Esse processo compõe também o trabalho de Conceição Evaristo, que se relaciona com o conceito de escrevivência formulado por ela: “Escrever pode ser uma espécie de vingança, talvez desafio, um modo de ferir o silêncio imposto, ou ainda, executar um gesto de teimosia esperança”. Portanto, envolve um processo de criação de algo que se passa entre o vivido e a escrita negra, no caso desta pesquisa, do auto-relato. Entendendo que a memória é construída, e essa construção não é natural ou dada.
Dessa forma, tem sua relevância nos debruçarmos sobre as narrativas de histórias de vida de algumas mulheres negras que exercem a função materna como possibilidade de perceber e compreender a complexidade social brasileira. Como coloca o doutor Luiz Silva (Cuti), a literatura é um dos fios que mais oferece resistência às lógicas de subjugação, podendo rasgar a mordaça das populações marginalizadas, ao alimentar o imaginário coletivo de todos os que dela se alimentam direta ou indiretamente. Assim, as narrativas de autoras negras surgem como uma saída e aposta possível, e é nesta posição que esse trabalho se sustenta.

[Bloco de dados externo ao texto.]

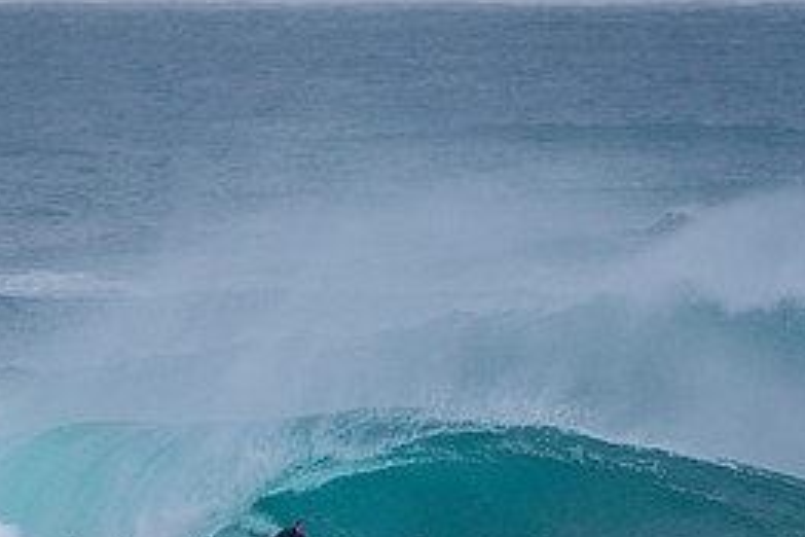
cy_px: 515
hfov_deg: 1.5
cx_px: 350
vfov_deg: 1.0
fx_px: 30476
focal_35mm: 1363
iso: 500
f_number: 5.6
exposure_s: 1/1250
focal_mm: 500
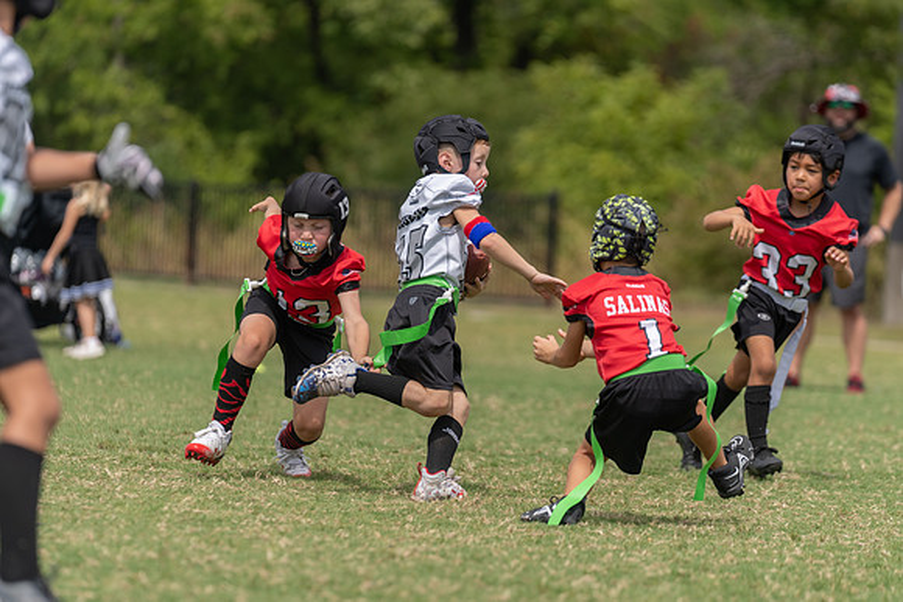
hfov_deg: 9.8
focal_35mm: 209
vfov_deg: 6.6
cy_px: 301
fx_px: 5246
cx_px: 452
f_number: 3.5
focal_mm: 200
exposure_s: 1/1600
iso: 100
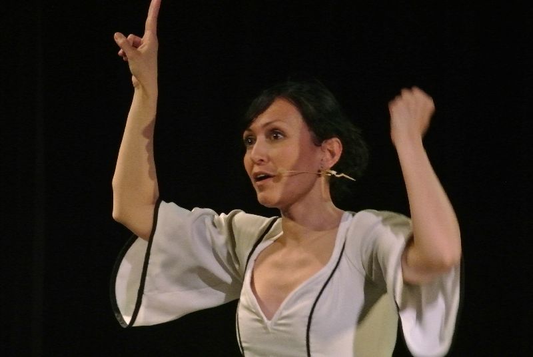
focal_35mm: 297
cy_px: 178
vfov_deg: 4.6
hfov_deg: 6.9
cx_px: 266
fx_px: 4401
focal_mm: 110
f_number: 11
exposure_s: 1/40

Tendo em vista a perspectiva da equidade, um dos princípios do SUS, é emergente a necessidade de que se incorporem ações específicas para assistência das mulheres negras, e é também desta inquietação que este trabalho se nutre. O objetivo geral desta pesquisa é compreender e aproximar as produções de sentidos sobre maternidades nas histórias de vida de mães negras na cidade de Natal/RN com as escrevivências de Conceição Evaristo. Trata-se de uma pesquisa qualitativa articulada às narrativas biográficas para apreensão das histórias de vidas de mulheres negras mães, tomando a perspectiva da psicanálise em interlocução com os estudos de gênero e relações étnico-raciais. A pesquisa, assim, se debruça nesta inter-relação entre a privacidade de um sujeito e o espaço sócio-histórico de sua existência, seja ampliando a compreensão dos fenômenos sociais e grupais, seja escutando um sujeito a recontar a narrativa sobre si mesma.
Para isso, o planejamento é de que a pesquisa se dê dentro das políticas públicas com a proposição de grupos de mulheres, não se pretendendo delimitar um número fixo de participantes nesta etapa inicial, sendo um mediador da intervenção o uso da arte como disparadora de narrativas biográficas. A literatura de Evaristo será inspiradora das narrativas que podem ocorrer em espaços coletivos de “fazer com”, seja a confecção de trabalhos manuais como o crochê, a fotografia e colagens, em oficinas organizadas de acordo com os desejos das participantes. Serão propostos fazeres que incentivem o falar sobre si e as significações sobre o ser mãe para o fortalecimento de vínculos comunitários e de alternativas de cuidado que não recaiam na sobrecarga dessas mulheres. Além disso, há o comprometimento ético-político baseado no caráter transformador, emancipatório, que tem o objetivo de construir subsídios para o combate às desigualdades e iniquidades sociais, que por muito tempo foram ignoradas no fazer das psicólogas, dando margem para discursos conservadores e excludentes.